§ **What to do**: Copy the stretch of the listing from the start through the line containing "É A BOA ARGUMENTAÇÃO", putting "Pesaro" in place of "Ancona" and leaving everything else unchanged.

▬▬▬▬▬▬

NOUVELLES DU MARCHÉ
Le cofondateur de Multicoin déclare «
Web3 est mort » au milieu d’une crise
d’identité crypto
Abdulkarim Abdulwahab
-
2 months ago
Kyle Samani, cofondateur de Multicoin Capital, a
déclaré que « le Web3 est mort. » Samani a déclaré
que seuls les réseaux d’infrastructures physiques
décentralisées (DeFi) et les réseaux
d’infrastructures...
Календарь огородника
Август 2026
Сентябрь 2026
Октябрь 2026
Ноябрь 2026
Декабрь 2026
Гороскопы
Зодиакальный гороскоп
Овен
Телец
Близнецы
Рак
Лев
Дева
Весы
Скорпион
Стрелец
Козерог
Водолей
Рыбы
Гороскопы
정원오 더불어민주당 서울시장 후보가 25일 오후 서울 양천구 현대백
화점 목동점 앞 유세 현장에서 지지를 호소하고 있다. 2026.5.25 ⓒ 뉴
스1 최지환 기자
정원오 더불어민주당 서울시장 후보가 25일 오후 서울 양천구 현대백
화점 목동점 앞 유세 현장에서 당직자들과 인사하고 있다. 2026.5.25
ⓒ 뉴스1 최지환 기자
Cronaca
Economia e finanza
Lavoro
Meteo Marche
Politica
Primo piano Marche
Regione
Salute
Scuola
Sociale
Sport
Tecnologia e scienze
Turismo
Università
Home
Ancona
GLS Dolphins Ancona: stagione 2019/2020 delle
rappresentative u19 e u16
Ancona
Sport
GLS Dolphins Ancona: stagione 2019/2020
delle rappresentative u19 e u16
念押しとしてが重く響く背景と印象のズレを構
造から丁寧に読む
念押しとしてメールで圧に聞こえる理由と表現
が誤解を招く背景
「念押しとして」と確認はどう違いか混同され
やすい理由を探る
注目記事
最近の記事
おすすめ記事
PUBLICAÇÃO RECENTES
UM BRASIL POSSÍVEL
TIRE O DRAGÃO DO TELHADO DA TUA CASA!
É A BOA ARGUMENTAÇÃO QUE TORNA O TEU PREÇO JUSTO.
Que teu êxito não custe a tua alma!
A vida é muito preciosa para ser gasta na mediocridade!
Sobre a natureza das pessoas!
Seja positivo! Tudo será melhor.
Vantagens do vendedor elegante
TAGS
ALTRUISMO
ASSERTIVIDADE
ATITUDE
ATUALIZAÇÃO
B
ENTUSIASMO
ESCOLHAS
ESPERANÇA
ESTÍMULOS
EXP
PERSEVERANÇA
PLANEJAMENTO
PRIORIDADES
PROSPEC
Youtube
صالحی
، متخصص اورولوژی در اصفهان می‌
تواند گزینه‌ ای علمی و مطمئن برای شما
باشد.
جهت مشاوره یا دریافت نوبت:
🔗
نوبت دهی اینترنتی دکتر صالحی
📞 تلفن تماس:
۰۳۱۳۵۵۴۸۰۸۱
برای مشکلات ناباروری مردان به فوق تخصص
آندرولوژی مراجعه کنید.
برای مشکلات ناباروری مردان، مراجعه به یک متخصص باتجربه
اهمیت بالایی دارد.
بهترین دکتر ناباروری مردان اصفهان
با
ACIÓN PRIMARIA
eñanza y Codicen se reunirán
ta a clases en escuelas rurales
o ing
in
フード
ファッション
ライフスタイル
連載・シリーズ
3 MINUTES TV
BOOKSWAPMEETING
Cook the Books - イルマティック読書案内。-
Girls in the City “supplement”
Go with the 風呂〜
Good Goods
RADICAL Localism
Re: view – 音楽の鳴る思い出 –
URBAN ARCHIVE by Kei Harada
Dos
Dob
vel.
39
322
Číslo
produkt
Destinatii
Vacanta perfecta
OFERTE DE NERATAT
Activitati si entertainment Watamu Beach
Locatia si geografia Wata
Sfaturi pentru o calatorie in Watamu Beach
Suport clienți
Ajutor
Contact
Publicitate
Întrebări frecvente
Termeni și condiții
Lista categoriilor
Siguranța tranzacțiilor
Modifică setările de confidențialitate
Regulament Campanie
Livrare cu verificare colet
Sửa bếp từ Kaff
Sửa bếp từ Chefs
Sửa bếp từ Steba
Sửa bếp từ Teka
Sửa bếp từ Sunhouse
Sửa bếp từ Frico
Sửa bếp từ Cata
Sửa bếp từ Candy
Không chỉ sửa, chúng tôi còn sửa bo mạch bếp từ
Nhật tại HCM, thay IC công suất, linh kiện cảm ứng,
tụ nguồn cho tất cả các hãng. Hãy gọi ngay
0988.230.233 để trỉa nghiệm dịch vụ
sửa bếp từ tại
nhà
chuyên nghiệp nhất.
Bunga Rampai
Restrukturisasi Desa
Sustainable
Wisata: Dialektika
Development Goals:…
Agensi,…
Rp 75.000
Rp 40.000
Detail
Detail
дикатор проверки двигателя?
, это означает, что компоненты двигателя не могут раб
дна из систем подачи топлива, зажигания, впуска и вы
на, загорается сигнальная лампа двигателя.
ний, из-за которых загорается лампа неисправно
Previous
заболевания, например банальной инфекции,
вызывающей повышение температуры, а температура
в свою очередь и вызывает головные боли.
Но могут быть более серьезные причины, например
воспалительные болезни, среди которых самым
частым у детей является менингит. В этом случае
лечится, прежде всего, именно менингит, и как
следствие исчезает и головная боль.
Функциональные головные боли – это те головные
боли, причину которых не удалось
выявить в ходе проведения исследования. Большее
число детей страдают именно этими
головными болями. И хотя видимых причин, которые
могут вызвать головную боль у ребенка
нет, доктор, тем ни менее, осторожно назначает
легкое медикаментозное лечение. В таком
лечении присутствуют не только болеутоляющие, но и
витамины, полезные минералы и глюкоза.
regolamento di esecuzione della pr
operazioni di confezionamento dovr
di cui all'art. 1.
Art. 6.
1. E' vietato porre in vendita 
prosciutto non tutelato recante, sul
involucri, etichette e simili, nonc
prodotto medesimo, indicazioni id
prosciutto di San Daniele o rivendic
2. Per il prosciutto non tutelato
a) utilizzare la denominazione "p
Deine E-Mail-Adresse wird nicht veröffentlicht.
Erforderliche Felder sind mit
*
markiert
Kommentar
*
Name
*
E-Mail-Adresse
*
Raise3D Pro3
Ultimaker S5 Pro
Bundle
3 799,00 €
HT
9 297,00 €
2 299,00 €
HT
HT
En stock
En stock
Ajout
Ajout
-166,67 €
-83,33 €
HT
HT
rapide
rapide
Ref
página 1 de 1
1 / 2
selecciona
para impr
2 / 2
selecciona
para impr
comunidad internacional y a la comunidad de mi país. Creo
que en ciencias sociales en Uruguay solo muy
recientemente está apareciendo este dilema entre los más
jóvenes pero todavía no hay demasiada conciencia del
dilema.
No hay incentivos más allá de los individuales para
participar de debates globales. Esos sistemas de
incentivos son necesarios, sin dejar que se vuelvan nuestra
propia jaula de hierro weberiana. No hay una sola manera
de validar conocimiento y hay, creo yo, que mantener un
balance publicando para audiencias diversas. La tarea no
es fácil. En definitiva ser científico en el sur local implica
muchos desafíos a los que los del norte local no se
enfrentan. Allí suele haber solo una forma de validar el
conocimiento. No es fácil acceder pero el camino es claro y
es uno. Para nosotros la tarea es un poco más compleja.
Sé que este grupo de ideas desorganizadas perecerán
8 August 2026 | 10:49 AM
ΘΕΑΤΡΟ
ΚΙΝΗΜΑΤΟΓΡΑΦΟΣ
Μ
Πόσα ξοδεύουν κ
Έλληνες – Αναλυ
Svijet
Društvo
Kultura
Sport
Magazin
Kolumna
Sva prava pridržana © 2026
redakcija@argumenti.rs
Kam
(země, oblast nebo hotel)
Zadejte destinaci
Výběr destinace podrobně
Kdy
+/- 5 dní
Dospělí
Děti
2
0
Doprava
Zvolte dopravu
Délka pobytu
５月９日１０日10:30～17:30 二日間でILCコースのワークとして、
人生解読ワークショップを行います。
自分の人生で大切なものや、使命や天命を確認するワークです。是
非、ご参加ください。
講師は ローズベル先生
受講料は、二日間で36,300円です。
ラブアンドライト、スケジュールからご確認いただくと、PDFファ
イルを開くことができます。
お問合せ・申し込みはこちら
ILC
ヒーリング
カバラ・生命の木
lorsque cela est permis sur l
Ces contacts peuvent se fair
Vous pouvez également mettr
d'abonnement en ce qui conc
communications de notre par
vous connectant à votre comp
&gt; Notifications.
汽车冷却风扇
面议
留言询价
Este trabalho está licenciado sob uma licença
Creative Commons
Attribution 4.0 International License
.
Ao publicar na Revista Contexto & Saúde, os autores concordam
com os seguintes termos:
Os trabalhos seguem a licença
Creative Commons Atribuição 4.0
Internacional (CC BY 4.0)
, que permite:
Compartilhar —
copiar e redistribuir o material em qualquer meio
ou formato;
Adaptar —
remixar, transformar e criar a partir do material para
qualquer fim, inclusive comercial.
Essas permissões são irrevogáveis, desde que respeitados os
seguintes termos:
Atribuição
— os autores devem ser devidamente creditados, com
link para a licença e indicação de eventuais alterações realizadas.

▬▬▬▬▬▬

§ **Result of the task**:
NOUVELLES DU MARCHÉ
Le cofondateur de Multicoin déclare «
Web3 est mort » au milieu d’une crise
d’identité crypto
Abdulkarim Abdulwahab
-
2 months ago
Kyle Samani, cofondateur de Multicoin Capital, a
déclaré que « le Web3 est mort. » Samani a déclaré
que seuls les réseaux d’infrastructures physiques
décentralisées (DeFi) et les réseaux
d’infrastructures...
Календарь огородника
Август 2026
Сентябрь 2026
Октябрь 2026
Ноябрь 2026
Декабрь 2026
Гороскопы
Зодиакальный гороскоп
Овен
Телец
Близнецы
Рак
Лев
Дева
Весы
Скорпион
Стрелец
Козерог
Водолей
Рыбы
Гороскопы
정원오 더불어민주당 서울시장 후보가 25일 오후 서울 양천구 현대백
화점 목동점 앞 유세 현장에서 지지를 호소하고 있다. 2026.5.25 ⓒ 뉴
스1 최지환 기자
정원오 더불어민주당 서울시장 후보가 25일 오후 서울 양천구 현대백
화점 목동점 앞 유세 현장에서 당직자들과 인사하고 있다. 2026.5.25
ⓒ 뉴스1 최지환 기자
Cronaca
Economia e finanza
Lavoro
Meteo Marche
Politica
Primo piano Marche
Regione
Salute
Scuola
Sociale
Sport
Tecnologia e scienze
Turismo
Università
Home
Pesaro
GLS Dolphins Pesaro: stagione 2019/2020 delle
rappresentative u19 e u16
Pesaro
Sport
GLS Dolphins Pesaro: stagione 2019/2020
delle rappresentative u19 e u16
念押しとしてが重く響く背景と印象のズレを構
造から丁寧に読む
念押しとしてメールで圧に聞こえる理由と表現
が誤解を招く背景
「念押しとして」と確認はどう違いか混同され
やすい理由を探る
注目記事
最近の記事
おすすめ記事
PUBLICAÇÃO RECENTES
UM BRASIL POSSÍVEL
TIRE O DRAGÃO DO TELHADO DA TUA CASA!
É A BOA ARGUMENTAÇÃO QUE TORNA O TEU PREÇO JUSTO.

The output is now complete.